I am stunned by our ability to ignore the truth when the truth is hard. Driving home from my parents, I really got it: old age and death is where we are all headed (if we are fortunate enough not to die young) no matter how we live. That’s right- whether or not we eat well, exercise diligently, are blatant materialists or focused on spiritual matters; whether or not we get everything on our to-do list done; whether or not we make or disparage to-do lists- it is where we are all going. Just let that sink in for a minute, let it shift your perspective on what you think you need to do or who you think you need to be.
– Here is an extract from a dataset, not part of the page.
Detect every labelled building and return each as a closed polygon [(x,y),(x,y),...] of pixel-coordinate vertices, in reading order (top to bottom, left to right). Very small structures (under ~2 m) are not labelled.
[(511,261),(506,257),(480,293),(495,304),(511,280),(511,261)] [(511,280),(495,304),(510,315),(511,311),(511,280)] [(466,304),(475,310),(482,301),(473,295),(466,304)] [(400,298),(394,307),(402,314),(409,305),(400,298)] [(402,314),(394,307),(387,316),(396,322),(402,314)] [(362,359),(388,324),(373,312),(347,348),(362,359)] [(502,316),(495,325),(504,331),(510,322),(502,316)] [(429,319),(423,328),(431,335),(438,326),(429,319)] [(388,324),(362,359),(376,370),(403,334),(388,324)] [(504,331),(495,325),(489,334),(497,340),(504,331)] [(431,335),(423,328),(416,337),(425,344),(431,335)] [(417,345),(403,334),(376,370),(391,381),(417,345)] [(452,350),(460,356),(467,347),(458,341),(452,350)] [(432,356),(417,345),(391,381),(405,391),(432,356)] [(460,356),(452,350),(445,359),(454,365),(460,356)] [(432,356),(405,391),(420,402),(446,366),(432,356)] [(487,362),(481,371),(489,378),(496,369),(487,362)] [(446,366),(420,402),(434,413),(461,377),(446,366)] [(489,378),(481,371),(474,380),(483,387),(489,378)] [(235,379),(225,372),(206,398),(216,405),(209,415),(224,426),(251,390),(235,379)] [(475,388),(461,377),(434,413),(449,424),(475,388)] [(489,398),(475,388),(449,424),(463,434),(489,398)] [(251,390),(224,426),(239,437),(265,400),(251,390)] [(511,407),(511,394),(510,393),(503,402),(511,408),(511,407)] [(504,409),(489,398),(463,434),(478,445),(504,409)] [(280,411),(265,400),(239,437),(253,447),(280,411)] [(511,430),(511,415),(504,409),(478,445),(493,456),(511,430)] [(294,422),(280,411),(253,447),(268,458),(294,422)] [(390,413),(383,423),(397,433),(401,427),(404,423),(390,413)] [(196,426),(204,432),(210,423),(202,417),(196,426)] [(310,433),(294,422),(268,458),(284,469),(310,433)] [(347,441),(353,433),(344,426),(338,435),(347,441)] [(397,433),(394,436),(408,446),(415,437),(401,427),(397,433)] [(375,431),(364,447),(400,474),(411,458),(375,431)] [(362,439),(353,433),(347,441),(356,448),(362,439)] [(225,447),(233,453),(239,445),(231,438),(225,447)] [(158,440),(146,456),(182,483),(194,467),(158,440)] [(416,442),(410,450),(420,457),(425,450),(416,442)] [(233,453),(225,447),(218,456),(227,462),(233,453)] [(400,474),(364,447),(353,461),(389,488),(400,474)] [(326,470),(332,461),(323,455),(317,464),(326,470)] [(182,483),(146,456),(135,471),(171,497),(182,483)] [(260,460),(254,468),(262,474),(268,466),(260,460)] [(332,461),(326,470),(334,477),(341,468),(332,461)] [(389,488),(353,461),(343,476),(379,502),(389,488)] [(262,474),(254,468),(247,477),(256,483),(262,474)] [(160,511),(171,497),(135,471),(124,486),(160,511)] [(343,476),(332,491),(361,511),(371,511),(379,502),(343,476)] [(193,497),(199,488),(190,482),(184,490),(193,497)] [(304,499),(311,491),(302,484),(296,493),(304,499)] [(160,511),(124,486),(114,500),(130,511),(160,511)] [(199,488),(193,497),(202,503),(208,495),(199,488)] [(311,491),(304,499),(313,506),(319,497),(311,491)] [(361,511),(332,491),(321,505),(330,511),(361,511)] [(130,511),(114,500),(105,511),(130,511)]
I’m not saying that the quality of our lives is not shaped by how we live. To a large degree it is, although this remains in many ways unpredictable. Diseases like Alzheimer’s can strike anyone and profoundly shape the quality of life. But the ultimate destination- old age and death- is not a punishment for not getting it "right." It’s just the reality for all living things- including human beings- on this planet. And this is true whether or not you believe death is The End or a transition into a different state of being. Pretending that death is not the end of the human life we know reminds me of a woman in the birthing class I attended when I was pregnant with my second son (who was twelve pounds ten ounces at birth.) She suggested that if we called labour contractions “sensations” instead of "pains" they might not hurt as much. Ha!

In moments of clarity, when I accept Death as an Ally, I wonder at our timidity, our worry, our endless weighing of possibilities, our fears about and suffering over many of the choices we make. The denial of death paradoxically seems to lead to an almost casual disregard for the predictably dire environmental consequences of large decisions, but endless anxiety around smaller, unpredictable changes in our personal lives. We seem to perpetually sweat the (relatively) small stuff and sprinkle the big stuff with the fairy dust of denial.

And all of this makes me wonder where I’m not living fully who I am, where I am putting in time, waiting for something hoped for or unnameable, where I am allowing the small stuff to distract me from this moment, this breath, this life and all it asks of me. I shake my head at the wasted energy of holding onto hurt from past injustices, the missed opportunities to be kind to myself and others, the failure to greet each day as the gift it is.

Driving home from my parents’ I spoke out loud as I drove down the highway, addressing my soul and the Mystery that is larger than myself, saying, “Speak to me. Direct me.” And I recommited to listening and following what comes from that which is deeply sacred within me and around me, without hesitation or timidity or worries about where it might take me.

It’s not that I’ve never done this before. I have and continue to do this regularly. But with the changes in my parents’ lives the reality of our mortality has become vivid for me again, in a deeper way. And with Death as the Ally, the questions, the listening, the courage to follow the impulse when it comes from the soul becomes, if not easier to heed, harder to ignore. I don’t want to be surprised when death comes, not because I have any fantasy of control, but because I want to arrive in that moment having spent myself completely on living fully committed to Life, holding close the reality of how impermanent it all is and, as poet Mary Oliver writes- “When the time comes to let it go- to let it go.”